Nature is brutal and unforgiving and we have just been through another one of nature’s I’m-still-here-and-I’m-a-lot-bigger-than-you wake-up calls.

Many things bigger than us happen in life — floods, fires, cancer, car accidents, and more. They test us. They remind us that we haven’t the degree of control we’d like to have. The measure of our humanity is how we handle the tests.

The measure of a family is how it handles illness and death within it. The measure of a city is how it handles mass disaster or adversity. Consider how New York City dealt with 9/11: courage, strength, and fraternity. Ditto, Boston, New Orleans, and Newtown, Conn., facing their recent tragedies.

How did Toledo deal with the Level 3 snow and the wind and frozen streets of recent days? Pretty well. We stayed calm and we helped each other. City and county governments worked together to keep people safe. Mayor Mike Collins told me that he and Sheriff John Tharp felt the responsibility keenly. The mayor now has his staff looking at what they did wrong. He wants to be ready for whatever comes our way.

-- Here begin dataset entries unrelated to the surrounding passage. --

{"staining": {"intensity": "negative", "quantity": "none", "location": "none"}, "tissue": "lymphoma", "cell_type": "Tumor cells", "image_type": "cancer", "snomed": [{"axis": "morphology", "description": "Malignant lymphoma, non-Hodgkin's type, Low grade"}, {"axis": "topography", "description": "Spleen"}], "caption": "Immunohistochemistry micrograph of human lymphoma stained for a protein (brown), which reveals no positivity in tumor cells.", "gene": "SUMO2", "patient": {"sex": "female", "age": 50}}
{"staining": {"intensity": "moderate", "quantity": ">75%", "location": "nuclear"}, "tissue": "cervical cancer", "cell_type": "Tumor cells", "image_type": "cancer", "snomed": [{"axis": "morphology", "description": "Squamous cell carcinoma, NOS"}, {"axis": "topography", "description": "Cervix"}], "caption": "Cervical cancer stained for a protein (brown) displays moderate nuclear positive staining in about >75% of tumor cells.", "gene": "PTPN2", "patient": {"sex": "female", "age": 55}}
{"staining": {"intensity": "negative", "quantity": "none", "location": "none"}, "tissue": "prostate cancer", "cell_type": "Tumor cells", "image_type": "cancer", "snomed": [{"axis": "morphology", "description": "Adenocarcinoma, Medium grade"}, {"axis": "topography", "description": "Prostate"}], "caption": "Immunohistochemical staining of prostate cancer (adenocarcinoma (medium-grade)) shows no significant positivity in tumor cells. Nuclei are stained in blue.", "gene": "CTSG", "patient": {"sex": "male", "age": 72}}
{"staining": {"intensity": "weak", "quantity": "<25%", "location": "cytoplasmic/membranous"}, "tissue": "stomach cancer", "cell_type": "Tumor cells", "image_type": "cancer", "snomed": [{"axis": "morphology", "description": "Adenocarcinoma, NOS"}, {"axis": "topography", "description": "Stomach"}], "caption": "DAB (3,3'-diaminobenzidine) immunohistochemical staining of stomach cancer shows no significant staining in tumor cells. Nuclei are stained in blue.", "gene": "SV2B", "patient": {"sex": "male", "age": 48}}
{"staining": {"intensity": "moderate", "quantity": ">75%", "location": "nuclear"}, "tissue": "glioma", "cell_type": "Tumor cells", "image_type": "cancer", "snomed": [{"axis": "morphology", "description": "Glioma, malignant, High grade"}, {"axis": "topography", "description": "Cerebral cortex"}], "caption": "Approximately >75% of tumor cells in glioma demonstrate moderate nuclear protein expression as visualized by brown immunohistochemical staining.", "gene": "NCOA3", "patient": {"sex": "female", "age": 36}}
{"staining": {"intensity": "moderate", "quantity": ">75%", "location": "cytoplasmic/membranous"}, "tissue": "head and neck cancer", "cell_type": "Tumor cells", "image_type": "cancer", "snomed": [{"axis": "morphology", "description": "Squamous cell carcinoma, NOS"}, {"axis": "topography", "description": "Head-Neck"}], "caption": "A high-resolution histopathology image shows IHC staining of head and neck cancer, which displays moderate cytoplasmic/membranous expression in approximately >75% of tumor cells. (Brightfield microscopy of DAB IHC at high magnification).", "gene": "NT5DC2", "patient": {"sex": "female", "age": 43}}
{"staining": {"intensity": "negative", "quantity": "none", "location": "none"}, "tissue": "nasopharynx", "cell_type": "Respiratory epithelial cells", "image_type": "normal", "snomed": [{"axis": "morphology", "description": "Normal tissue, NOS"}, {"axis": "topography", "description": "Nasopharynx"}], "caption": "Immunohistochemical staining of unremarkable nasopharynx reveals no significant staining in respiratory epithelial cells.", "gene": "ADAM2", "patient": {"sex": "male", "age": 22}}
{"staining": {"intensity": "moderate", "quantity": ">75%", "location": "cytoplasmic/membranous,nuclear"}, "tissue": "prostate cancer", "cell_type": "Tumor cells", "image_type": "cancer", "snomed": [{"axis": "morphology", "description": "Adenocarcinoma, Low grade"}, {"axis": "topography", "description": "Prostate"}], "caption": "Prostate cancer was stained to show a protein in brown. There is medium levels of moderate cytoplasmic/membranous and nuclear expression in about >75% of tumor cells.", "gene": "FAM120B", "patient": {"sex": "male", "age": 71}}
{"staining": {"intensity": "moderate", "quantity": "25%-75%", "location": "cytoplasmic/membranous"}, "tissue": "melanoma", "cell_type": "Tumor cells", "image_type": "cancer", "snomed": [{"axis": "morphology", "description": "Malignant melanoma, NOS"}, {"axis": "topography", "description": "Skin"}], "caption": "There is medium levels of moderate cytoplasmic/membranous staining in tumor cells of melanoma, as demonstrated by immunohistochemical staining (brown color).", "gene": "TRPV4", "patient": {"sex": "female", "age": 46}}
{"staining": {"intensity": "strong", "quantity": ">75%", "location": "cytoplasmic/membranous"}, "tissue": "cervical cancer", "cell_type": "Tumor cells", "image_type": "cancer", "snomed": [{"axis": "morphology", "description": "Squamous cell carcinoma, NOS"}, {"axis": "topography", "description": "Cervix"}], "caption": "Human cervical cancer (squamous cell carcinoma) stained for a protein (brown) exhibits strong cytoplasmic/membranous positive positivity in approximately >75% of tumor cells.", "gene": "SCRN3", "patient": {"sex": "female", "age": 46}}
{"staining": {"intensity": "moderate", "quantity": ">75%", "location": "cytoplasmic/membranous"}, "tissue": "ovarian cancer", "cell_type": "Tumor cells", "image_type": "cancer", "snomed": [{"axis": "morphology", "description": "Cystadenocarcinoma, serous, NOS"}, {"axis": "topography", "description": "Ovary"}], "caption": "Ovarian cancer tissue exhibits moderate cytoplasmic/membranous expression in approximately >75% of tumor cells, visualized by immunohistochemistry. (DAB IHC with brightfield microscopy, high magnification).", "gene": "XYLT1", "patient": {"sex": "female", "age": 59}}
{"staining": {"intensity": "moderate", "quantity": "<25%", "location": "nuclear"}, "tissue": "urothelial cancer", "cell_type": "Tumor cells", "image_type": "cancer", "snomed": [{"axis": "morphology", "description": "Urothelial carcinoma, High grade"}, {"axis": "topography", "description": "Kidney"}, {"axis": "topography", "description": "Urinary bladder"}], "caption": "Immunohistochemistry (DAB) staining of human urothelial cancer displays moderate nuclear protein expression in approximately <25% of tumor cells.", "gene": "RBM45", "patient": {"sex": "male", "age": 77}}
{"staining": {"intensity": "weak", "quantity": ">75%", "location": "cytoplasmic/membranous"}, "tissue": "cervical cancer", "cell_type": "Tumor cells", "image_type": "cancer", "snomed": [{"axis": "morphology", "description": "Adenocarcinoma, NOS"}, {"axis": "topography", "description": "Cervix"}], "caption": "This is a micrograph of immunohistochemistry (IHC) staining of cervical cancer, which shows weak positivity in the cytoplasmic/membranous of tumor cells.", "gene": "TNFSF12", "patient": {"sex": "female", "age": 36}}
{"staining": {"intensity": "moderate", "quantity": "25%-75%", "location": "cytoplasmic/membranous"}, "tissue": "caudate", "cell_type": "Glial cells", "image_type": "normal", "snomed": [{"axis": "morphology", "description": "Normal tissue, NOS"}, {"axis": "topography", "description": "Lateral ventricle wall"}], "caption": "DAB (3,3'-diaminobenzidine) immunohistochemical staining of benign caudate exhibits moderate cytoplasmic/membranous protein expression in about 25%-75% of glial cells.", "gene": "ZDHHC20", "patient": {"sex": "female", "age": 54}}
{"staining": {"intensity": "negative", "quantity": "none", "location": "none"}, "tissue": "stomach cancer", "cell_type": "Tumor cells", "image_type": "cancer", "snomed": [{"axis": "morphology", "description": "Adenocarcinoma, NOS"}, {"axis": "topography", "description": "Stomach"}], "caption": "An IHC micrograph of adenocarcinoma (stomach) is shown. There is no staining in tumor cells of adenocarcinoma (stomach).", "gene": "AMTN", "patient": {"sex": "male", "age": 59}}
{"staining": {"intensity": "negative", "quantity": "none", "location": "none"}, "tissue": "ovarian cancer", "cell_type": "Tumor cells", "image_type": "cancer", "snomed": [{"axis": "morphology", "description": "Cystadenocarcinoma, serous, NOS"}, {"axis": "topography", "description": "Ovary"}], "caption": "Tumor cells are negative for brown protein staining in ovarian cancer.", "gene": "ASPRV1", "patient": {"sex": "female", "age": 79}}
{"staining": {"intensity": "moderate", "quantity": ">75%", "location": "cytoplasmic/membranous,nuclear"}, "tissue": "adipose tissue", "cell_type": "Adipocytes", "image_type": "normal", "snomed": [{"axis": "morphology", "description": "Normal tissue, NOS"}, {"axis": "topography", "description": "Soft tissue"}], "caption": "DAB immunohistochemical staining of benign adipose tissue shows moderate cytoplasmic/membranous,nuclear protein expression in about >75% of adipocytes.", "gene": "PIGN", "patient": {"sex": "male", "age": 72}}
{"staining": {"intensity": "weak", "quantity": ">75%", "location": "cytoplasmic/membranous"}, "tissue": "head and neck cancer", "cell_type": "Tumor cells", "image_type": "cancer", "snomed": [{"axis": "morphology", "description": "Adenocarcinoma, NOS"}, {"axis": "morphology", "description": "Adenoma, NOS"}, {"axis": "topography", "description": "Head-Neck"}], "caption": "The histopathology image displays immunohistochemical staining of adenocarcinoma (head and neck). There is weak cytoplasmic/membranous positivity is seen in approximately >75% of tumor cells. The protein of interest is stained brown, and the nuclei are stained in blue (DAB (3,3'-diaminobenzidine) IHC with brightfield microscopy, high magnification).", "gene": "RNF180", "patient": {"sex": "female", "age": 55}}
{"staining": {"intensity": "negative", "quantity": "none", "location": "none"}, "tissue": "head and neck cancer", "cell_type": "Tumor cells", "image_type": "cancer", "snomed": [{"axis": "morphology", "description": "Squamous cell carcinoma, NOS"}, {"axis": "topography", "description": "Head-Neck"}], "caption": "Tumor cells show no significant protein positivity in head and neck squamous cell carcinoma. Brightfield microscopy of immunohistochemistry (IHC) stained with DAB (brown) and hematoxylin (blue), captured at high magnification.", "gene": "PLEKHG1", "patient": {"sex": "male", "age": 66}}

This tells me we can handle the long-range structural problems of poverty, gangs, and blight.

Dan Rogers of the Cherry Street Mission and Rodney Schuster of Catholic Charities have both told me, independently, that they have never experienced the equal of the generosity of the people of Toledo. Tell folks in this community there are people who need food or shelter, and they immediately step up.

Just before the big chill hit us, two local churches caught fire — St. Mark Baptist Church on a Friday and Richard’s Temple of Deliverance Church of God in Christ on a Saturday. St. Mark was destroyed. Both are central city churches, and when I heard about the fires, I felt a deep foreboding, because my wife and I attend a central city church and, living in another state some years ago, I belonged to a church that burned down. We rebuilt, but it was a sobering thing to see a couple hundred people spiritually orphaned, standing on a lawn watching their church burn. Imagine then, being totally physically orphaned — being homeless during a Level 3 weather emergency. Talk about being reminded of the limits of control.

We owe a debt of gratitude to the shelters of Toledo, to police officers and fire fighters, and to city workers, especially the Division of Streets, Bridges, and Harbor. I loved the picture of Mr. Collins meeting with some of those workers at their headquarters on Central Avenue — to thank them. Mr. Collins is getting a baptism by ice instead of fire. Like the rest of us, he had big plans, a full agenda, but, during his first days in office, nature gave him a hard right to the jaw.

There is surely more challenging weather to come. Stay warm. Stay close to your loved ones. Help your neighbor.

Keith C. Burris is a columnist for The Blade.